There is no discussion at this time.

Peter Greenleaf

executive
#14

And as there is no discussion, if you have not already done so, please cast your votes to the election of directors. Voting for each nominee will be conducted individually. Please scroll down to ensure that you voted on all 9 nominees. [Voting]

Peter Greenleaf

executive
#15

The voting for this motion is now closed. Now we will move on to the second proposal. Proposal 2 is the appointment of auditors.
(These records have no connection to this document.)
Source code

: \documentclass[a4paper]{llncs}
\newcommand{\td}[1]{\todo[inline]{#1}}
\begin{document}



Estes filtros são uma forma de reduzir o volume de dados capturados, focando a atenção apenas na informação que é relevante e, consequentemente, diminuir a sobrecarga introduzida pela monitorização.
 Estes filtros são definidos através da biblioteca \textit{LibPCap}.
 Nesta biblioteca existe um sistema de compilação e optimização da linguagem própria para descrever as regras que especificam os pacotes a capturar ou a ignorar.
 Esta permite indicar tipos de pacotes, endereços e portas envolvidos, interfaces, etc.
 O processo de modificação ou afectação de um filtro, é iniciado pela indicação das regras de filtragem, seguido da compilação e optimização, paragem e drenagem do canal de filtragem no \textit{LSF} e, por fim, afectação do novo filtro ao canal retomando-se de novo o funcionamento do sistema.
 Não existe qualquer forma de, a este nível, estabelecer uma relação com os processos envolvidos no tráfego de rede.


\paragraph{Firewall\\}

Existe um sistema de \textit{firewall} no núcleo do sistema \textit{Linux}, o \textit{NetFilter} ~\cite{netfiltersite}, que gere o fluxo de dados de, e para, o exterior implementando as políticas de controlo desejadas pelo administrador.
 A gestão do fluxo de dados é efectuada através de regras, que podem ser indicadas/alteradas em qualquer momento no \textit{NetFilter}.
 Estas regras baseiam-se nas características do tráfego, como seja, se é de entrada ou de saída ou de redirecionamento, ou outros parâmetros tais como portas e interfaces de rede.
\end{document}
May we please have a motion that PricewaterhouseCoopers LLP chartered professional accountants be appointed as auditors of the corporation until the close of the 2025 Annual General Meeting of Shareholders or until a successor is appointed.

Stephen P. Robertson

executive
#16

So moved.

Joseph Miller

executive
#17

I second the motion.

Peter Greenleaf

executive
#18

Is there any discussion on the motion?

Stephen P. Robertson

executive
#19

There is no discussion at this time.

Peter Greenleaf

executive
#20

As there's no discussion, if you have not done so already, please cast your vote for the appointment of PwC as auditors of the corporation until the close of the 2025 Annual General Meeting of Shareholders or until a successor is appointed. [Voting]

Peter Greenleaf

executive
#21

The voting for this motion is now closed. Now we will move on to the third proposal. Proposal 3 is the advisory vote on executive compensation. Accordingly, may we please have a motion to approve on a nonbinding advisory basis a "say-on-pay resolution" regarding the corporation's executive compensation as set forth in the corporation's management information circular and proxy statement for this meeting.

Stephen P. Robertson

executive
#22

So moved.

Joseph Miller

executive
#23

I second the motion.

Peter Greenleaf

executive
#24

Is there any discussion on the motion?

Stephen P. Robertson

executive
#25

There is no discussion at this time.

Peter Greenleaf

executive
#26

As there is no discussion, if you have not done so already, please cast your vote on a nonbinding advisory basis, the "say-on-pay resolution" regarding the corporation's executive compensation. [Voting]

Peter Greenleaf

executive
#27

And the voting to this motion is now closed. Now we will move to the fourth and the final proposal. Proposal 4 is to approve the amendment and restatement of the corporation's equity incentive plan as adopted by the Board of Directors. Accordingly, may we please have a motion to approve the amendment and restatement of the corporation's equity incentive plan as set forth in the management information circular and proxy statement and as amended by the supplement to the management information circular and proxy statement that was filed on June 3, 2024.

Stephen P. Robertson

executive
#28

So moved.

Joseph Miller

executive
#29

I second the motion.

Peter Greenleaf

executive
#30

Is there any discussion on the motion?

Stephen P. Robertson

executive
#31

There is no discussion at this time.

Peter Greenleaf

executive
#32

As there is no discussion, if you have not done so already, please cast your vote on the amendment and restatement of the corporation's equity incentive plan. [Voting]

Peter Greenleaf

executive
#33

And the motion -- voting for this motion is now closed. With that, I now declare that all polls are closed. As a reminder, the scrutineer's tabulate of the results and the results of the meeting will be available on SEDAR+ and EDGAR in due course following today's meeting. This concludes all matters set out in the meeting -- notice of meeting. Is there any other business?

Stephen P. Robertson

executive
#34

There is no other business.

Peter Greenleaf

executive
#35

As there is no further business, with the consent of the meeting, I declare this Annual General Meeting of the corporation concluded. Thank you.